Now when these poor sun-burnt mariners, bare-footed, and with
their trowsers rolled high up on their eely legs, had wearily hauled
their fat fish high and dry, promising themselves a good L150 from the
precious oil and bone; and in fantasy sipping rare tea with their
wives, and good ale with their cronies, upon the strength of their
respective shares; up steps a very learned and most Christian and
charitable gentleman, with a copy of Blackstone under his arm; and
laying it upon the whale's head, he says- "Hands off! this fish, my
masters, is a Fast-Fish. I seize it as the Lord Warden's." Upon this
the poor mariners in their respectful consternation- so truly English-
knowing not what to say, fall to vigorously scratching their heads all
round; meanwhile ruefully glancing from the whale to the stranger. But
that did in nowise mend the matter, or at all soften the hard heart of
the learned gentleman with the copy of Blackstone. At length one of
them, after long scratching about for his ideas, made bold to speak,
"Please, sir, who is the Lord Warden?"
"The Duke."
"But the duke had nothing to do with taking this fish?"
"It is his."
"We have been at great trouble, and peril, and some expense, and
is all that to go to the Duke's benefit; we getting nothing at all for
our pains but our blisters?"
"It is his."
"Is the Duke so very poor as to be forced to this desperate mode
of getting a livelihood?"
"It is his."
"I thought to relieve my old bed-ridden mother by part of my share
of this whale."
"It is his."
"Won't the Duke be content with a quarter or a half?"
"It is his."
In a word, the whale was seized and sold, and his Grace the Duke
of Wellington received the money. Thinking that viewed in some
particular lights, the case might by a bare possibility in some
small degree be deemed, under the circumstances, a rather hard one,
ali honest clergyman of the town respectfully addressed a note to
his Grace, begging him to take the case of those unfortunate
mariners into full consideration.
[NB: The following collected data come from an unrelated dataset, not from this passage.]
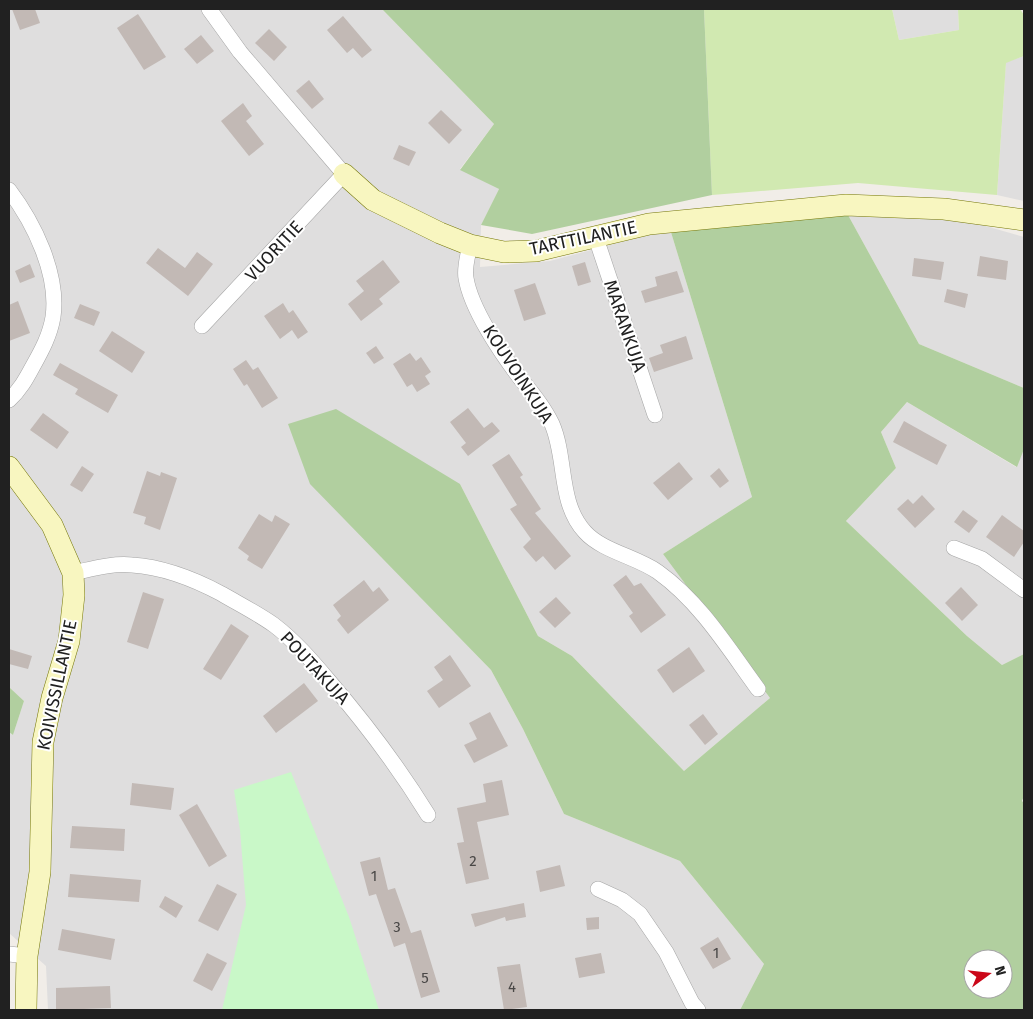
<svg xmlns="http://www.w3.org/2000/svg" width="1033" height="1019" font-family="'Fira Sans',sans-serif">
	<rect width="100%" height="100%" fill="#f1ede8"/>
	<!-- residential -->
	<g fill="#dfdede">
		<path d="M9,9H382L494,124L460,169L499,189L481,225L480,267L550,261L670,229L752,497L663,554L770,698L684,771L572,656L538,636L460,484L310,483L491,670L523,729L564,814L680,861L764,964L740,1010H48L46,966L9,933V732L13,735L24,701L9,687Z"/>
		<path d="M892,9H958L959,30L899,40Z"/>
		<path d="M1024,56V201L997,195L1006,62Z"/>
		<path d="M848,215L961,219L1024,237V388L919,344Z"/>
		<path d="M907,402L1016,467L1024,449V654L1002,665L967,636L846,521L896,468L881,432Z"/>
	</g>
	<!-- grass -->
	<path fill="#d1e9b1" d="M704,9H892L899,40L959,30L958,9H1020L1024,15V56L1006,63L997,195L858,183L712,195Z"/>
	<!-- forest -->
	<g fill="#b1cf9f" fill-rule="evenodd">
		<path d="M382,9H704L712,195L532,234L481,225L499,189L460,170L494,124Z"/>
		<path d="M848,215L919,344L1024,388V449L1017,467L907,402L881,432L896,468L846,521L967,636L1002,665L1024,654V796L1022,801L1024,803V1010H740L764,964L680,861L564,814L523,729L491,670L310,484L288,424L336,409L460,484L538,636L572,656L684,771L770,698L663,554L752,497L670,229ZM973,959H1003V989H973Z"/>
		<path d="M9,687L24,701L13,735L9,732Z"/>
	</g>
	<!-- park -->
	<path fill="#c9f8c8" d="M291,772L349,917L379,1010H222L246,905L240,830L234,790Z"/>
	<!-- building -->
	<g fill="#c2b9b5">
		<path d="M12,9H35L40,23L20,30Z"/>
		<path d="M138,14L166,57L144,70L117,28Z"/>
		<path d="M343,16L372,50L362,58L353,48L347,53L327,30Z"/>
		<path d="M269,29L287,47L274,61L255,43Z"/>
		<path d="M201,35L214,51L197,64L184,49Z"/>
		<path d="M309,80L324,99L312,109L296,91Z"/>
		<path d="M243,103L252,116L246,121L264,144L249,156L221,121Z"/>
		<path d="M441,110L462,130L449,144L428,123Z"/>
		<path d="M399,145L416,152L409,166L393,159Z"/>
		<path d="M158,248L185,268L197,252L213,264L188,296L146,263Z"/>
		<path d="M980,256L1008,261L1006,280L977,276Z"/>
		<path d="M914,258L944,262L941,280L912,276Z"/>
		<path d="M383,260L400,282L379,299L383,304L361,321L348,304L364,291L356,281Z"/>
		<path d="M585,262L591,282L578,286L572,266Z"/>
		<path d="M30,264L35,277L20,283L15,271Z"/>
		<path d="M677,271L684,292L645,303L641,291L657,286L655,277Z"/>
		<path d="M535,283L546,314L524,321L514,290Z"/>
		<path d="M947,289L968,294L965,308L944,302Z"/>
		<path d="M18,301L30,333L9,341V305Z"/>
		<path d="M283,303L289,313L293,310L308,332L298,339L292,330L280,339L264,316Z"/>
		<path d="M80,304L100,312L94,326L74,318Z"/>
		<path d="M112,331L145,352L132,373L99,351Z"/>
		<path d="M686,336L693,359L654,372L649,358L663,353L660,345Z"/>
		<path d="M376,346L384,358L374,364L366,353Z"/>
		<path d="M410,353L416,361L421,357L431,372L425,376L430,384L417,392L412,384L407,387L393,364Z"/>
		<path d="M246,360L253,370L258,367L278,398L262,408L247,384L244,386L233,369Z"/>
		<path d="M60,363L118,395L108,413L75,394L78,389L53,375Z"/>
		<path d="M468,408L484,428L492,422L500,431L468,456L461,447L466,443L450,422Z"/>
		<path d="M43,413L69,432L57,449L30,430Z"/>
		<path d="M904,421L947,445L937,465L893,442Z"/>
		<path d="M509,454L523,475L520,477L541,509L535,513L571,556L555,570L543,556L536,562L523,547L531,539L510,509L517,505L492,465Z"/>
		<path d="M679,462L693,479L668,500L653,483Z"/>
		<path d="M82,466L94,474L82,492L70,485Z"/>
		<path d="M719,468L729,481L720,488L710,476Z"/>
		<path d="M147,471L160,476L161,472L177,478L160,530L144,524L146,517L133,513Z"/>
		<path d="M922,495L935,509L915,528L897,509L908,499L913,504Z"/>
		<path d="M963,510L978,521L969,533L954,522Z"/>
		<path d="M259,514L272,522L275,515L290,524L262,569L247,560L249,556L238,548Z"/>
		<path d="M1002,515L1024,531V542L1014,557L986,537Z"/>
		<path d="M626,575L634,586L641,583L666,615L641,633L629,616L633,613L613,585Z"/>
		<path d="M364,580L373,592L379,587L389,600L348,634L337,620L341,616L333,605Z"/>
		<path d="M961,587L978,605L962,621L945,603Z"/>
		<path d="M143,592L164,599L148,649L127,642Z"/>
		<path d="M556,597L571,613L555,628L539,612Z"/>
		<path d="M231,624L249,636L221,680L203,669Z"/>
		<path d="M689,647L705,671L673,693L657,670Z"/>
		<path d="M9,649L32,656L28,669L9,664Z"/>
		<path d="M450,655L471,686L439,708L427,691L443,680L434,667Z"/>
		<path d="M304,683L318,701L276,733L263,716Z"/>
		<path d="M490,712L508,746L474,763L464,745L477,739L469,723Z"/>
		<path d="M703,714L718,734L705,745L689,725Z"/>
		<path d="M502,780L509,815L477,822L489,879L466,884L457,843L464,842L457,808L486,802L483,784Z"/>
		<path d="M132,783L174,788L171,810L130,805Z"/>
		<path d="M197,804L227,856L209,867L179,815Z"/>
		<path d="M72,826L125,829L124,851L70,848Z"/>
		<path d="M380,857L388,890L395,888L411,933L421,930L440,992L421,998L405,943L394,947L376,894L369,896L360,862Z"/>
		<path d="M560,865L565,886L540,892L536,871Z"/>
		<path d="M70,874L141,880L139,902L68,897Z"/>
		<path d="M217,884L237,894L218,931L198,921Z"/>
		<path d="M165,896L183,906L176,918L159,907Z"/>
		<path d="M524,903L526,917L506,921L505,917L475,927L471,914Z"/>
		<path d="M599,917V929L587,930L586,918Z"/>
		<path d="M62,929L115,939L111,960L58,950Z"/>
		<path d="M718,937L731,959L713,969L700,948Z"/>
		<path d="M207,953L227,963L212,991L193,981Z"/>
		<path d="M601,953L605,973L579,978L575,958Z"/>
		<path d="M520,964L527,1007L504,1010L497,967Z"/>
		<path d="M110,986L111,1008L56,1010V988Z"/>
	</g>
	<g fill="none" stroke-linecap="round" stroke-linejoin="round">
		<!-- street casing -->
		<g stroke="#a5a5a5" stroke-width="16">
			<g id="street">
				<path d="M9,190C34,223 59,274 53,317C50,335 42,350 33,366C26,379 20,390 9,400"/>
				<path d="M596,238L655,415"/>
				<path d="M470,245C468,255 464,268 466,278C471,309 501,353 520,378C532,393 544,407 552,424C567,459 558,503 585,532C602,551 637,557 658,572C700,602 728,648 758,689"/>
				<path d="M202,326L344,174L240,52L209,9"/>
				<path d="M954,548L982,559L1024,590"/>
				<path d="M73,573C92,569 112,563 132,565C164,567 194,579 222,594C239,604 257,613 274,625C295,641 312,661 329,681C366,724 399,768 428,815"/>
				<path d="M598,889L622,900L640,914L666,952L692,1003L698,1010"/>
				<path d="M9,954L27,956"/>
			</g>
		</g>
		<!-- secondary casing -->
		<g stroke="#767809" stroke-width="22">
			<g id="secondary">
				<path d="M344,174L373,200L440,233L470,245L504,252L536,251L649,224L846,205L944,209L1024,220"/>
				<path d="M9,467L52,525L73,573L74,595L69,641L52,698L43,742L40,872L27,956L26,1010"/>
			</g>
		</g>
		<!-- street -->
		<use href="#street" stroke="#fff" stroke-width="15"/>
		<!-- secondary -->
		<use href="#secondary" stroke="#f8f6c0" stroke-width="21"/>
	</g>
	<g text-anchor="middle" stroke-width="4" stroke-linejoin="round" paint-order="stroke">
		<!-- number labels -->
		<g font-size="15" fill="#494746">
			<text x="473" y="866">2</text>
			<text x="374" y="881">1</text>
			<text x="397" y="932">3</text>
			<text x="716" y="958">1</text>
			<text x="425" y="983">5</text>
			<text x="512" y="992">4</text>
		</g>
		<!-- street labels -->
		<g font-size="18" fill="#212121" stroke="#fff">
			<text transform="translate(583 238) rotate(-12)" y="6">TARTTILANTIE</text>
			<text transform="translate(274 251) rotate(-47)" y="6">VUORITIE</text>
			<text transform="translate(625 326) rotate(71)" y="6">MARANKUJA</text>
			<text transform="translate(518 374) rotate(57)" y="6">KOUVOINKUJA</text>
			<text transform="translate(315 668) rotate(47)" y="6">POUTAKUJA</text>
			<text transform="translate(57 685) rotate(-78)" y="6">KOIVISSILLANTIE</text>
		</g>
	</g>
	<!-- border -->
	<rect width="1033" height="1019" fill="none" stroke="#212121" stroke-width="20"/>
	<!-- north arrow -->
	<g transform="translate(988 974) rotate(75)"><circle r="24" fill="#ffffff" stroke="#a6a6a6"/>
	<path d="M0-4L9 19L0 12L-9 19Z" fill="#cb0719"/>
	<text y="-8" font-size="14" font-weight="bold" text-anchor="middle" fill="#212121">N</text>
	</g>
</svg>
To which my Lord Duke in substance
replied (both letters were published) that he had already done so, and
received the money, and would be obliged to the reverend gentleman
if for the future he (the reverend gentleman) would decline meddling
with other people's business. Is this the still militant old man,
standing at the corners of the three kingdoms, on all hands coercing
alms of beggars?
It will readily be seen that in this case the alleged right of the
Duke to the whale was a delegated one from the Sovereign. We must
needs inquire then on what principle the Sovereign is originally
invested with that right. The law itself has already been set forth.
But Plowdon gives us the reason for it. Says Plowdon, the whale so
caught belongs to the King and Queen, "because of its superior
excellence." And by the soundest commentators this has ever been
held a cogent argument in such matters.
But why should the King have the head, and the Queen the tail? A
reason for that, ye lawyers!
In his treatise on "Queen-Gold," or Queen-pin-money, an old King's
Bench author, one William Prynne, thus discourseth: "Ye tail is ye
Queen's, that ye Queen's wardrobe may be supplied with ye
whalebone." Now this was written at a time when the black limber
bone of the Greenland or Right whale was largely used in ladies'
bodices. But this same bone is not in the tail; it is in the head,
which is a sad mistake for a sagacious lawyer like Prynne. But is
the Queen a mermaid, to be presented with a tail? An allegorical
meaning may lurk here.
There are two royal fish so styled by the English law writers- the
whale and the sturgeon; both royal property under certain limitations,
and nominally supplying the tenth branch of the crown's ordinary
revenue. I know not that any other author has hinted of the matter;
but by inference it seems to me that the sturgeon must be divided in
the same way as the whale, the King receiving the highly dense and
elastic head peculiar to that fish, which, symbolically regarded,
may possibly be humorously grounded upon some presumed congeniality.
And thus there seems a reason in all things, even in law.